Some of the topics in the parent post should not be a major surprise to anyone w...

jackblemming · 2024-02-05T02:11:57.000000Z

> the topics in the parent post should not be a major surprise to anyone who has read https://people.math.harvard.edu/~ctm/home/text/others/shanno... !

> which clearly explains it (and said emergent phenomena)

Very smart information theory people have looked at neural networks through the lens of information theory and published famous papers about it years ago. It couldn't explain many things about neural networks, but it was interesting nonetheless.

FWIW it's not uncommon for smart people to say "this mathematical structure looks like this other idea with [+/- some structure]!!" and that it totally explains everything... (kind of with so and so exceptions, well and also this and that and..).

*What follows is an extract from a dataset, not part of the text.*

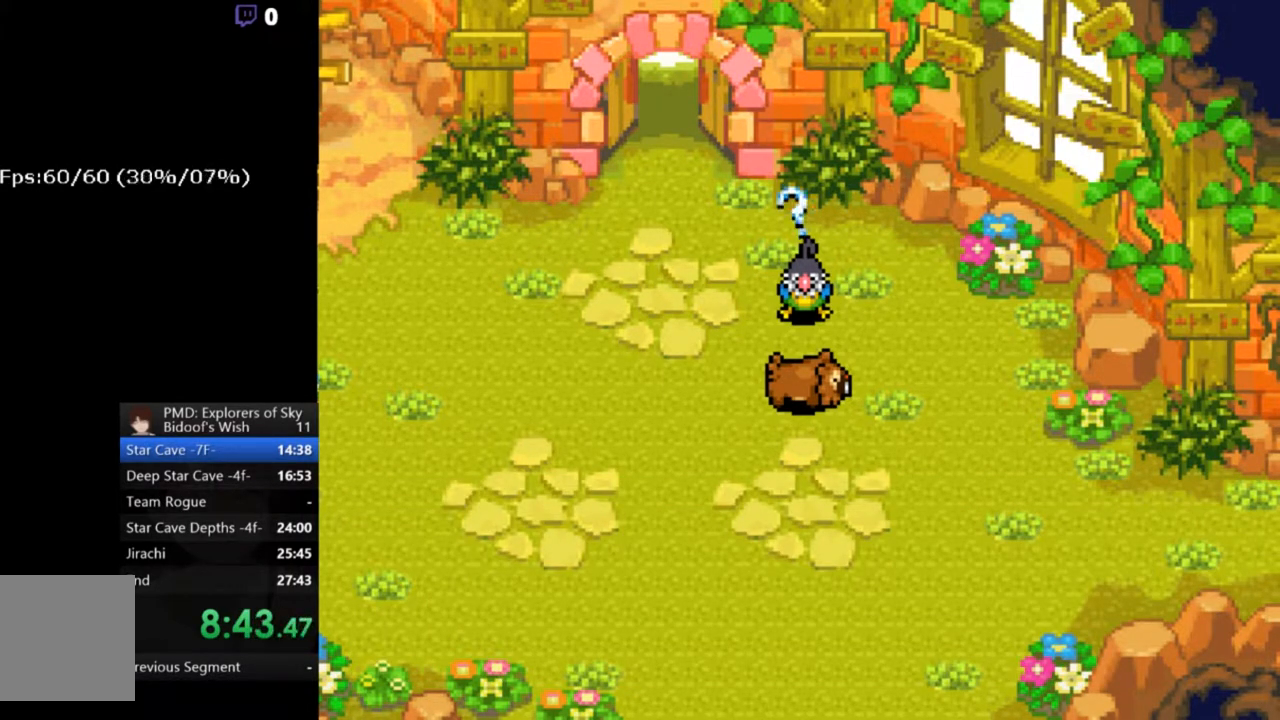
{"buttons": ["A"], "left_stick": "center", "events": []}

Truthfully, we just don't know. And I've never seen theorists in this field actually take the theory and produce something novel or make useful predictions with it. It's all try stuff and see what works, and then retroactively make up some crud on why it worked, if it did work (otherwise brush it under the rug).

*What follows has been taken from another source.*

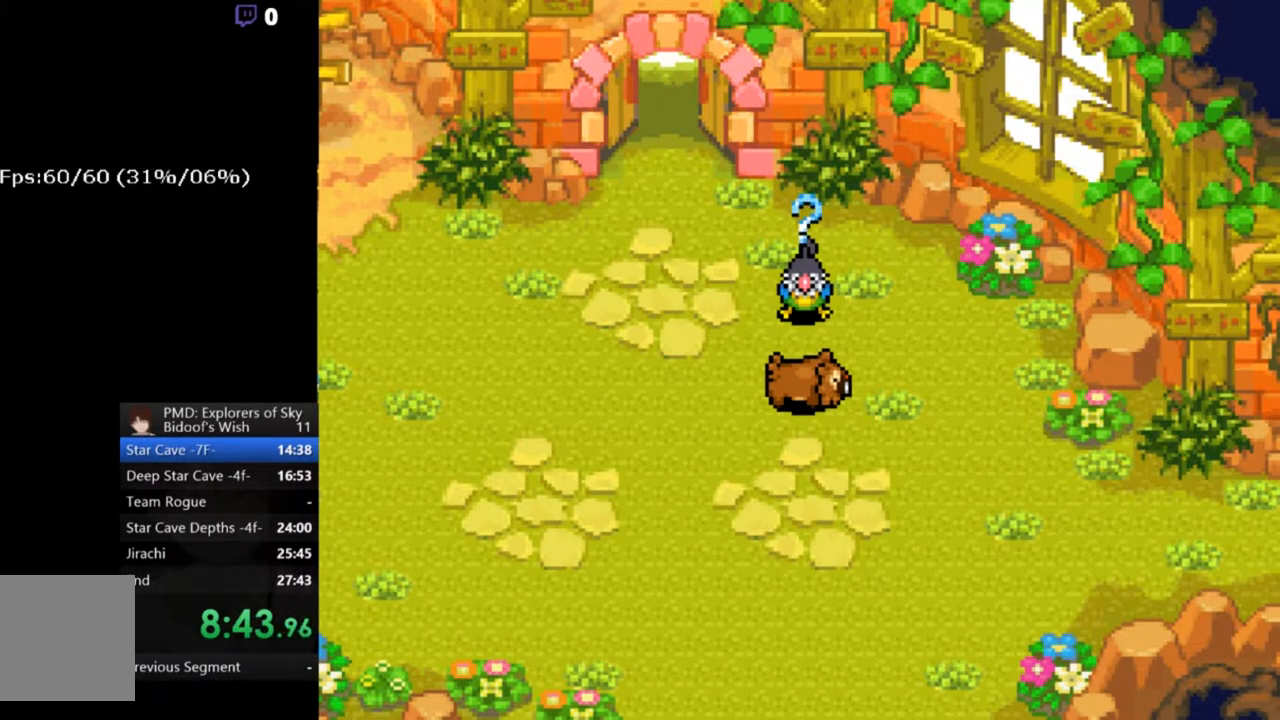
{"buttons": ["A"], "left_stick": "center", "events": []}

There was this one posted recently on transformers being kernel smoothers: https://arxiv.org/abs/1908.11775

Nevermark · 2024-02-05T10:00:17.000000Z

I think there is more here than a backward look.

The article introduced a discrete algorithm method for approximating the gradient optimization model.

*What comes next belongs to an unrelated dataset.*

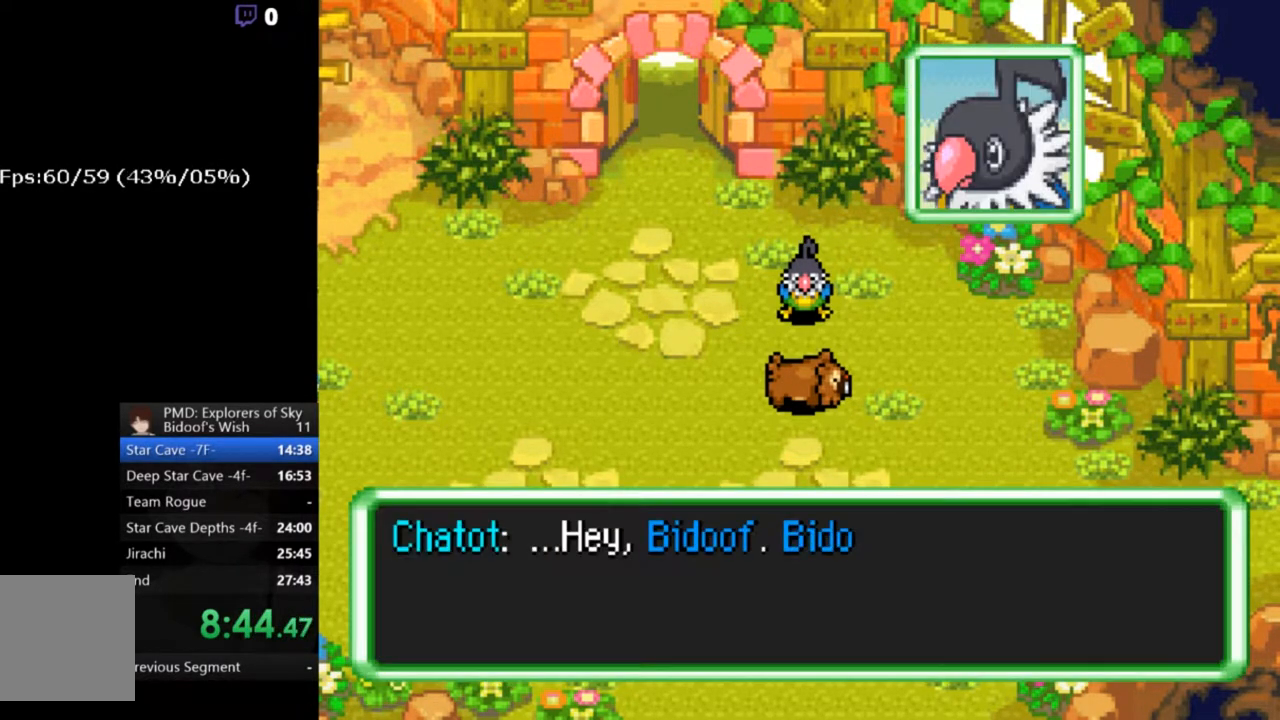
{"buttons": ["A"], "left_stick": "center", "events": []}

It would be interesting to optimize the discrete algorithm for both design and inference times, and see if any space or time advantages over gradient learning could be found. Or if new ideas popped as a result of optimization successes or failures.

It also might have an advantage in terms of algorithm adjustments. For instance, given the most likely responses at each step, discard the most likely whenever follow ups are not too far below - and see if that reliably avoided copyright issues.

A lot easier to poke around a discrete algorithm, with zero uncertainty as to what is happening, vs. vast tensor models.

randomNumber7 · 2024-02-05T02:32:52.000000Z

> It's all try stuff and see what works, and then retroactively make up some crud on why it worked

People have done this in earlier days too. The theory around control systems was developed after PID controllers had been succesfully used in praxis.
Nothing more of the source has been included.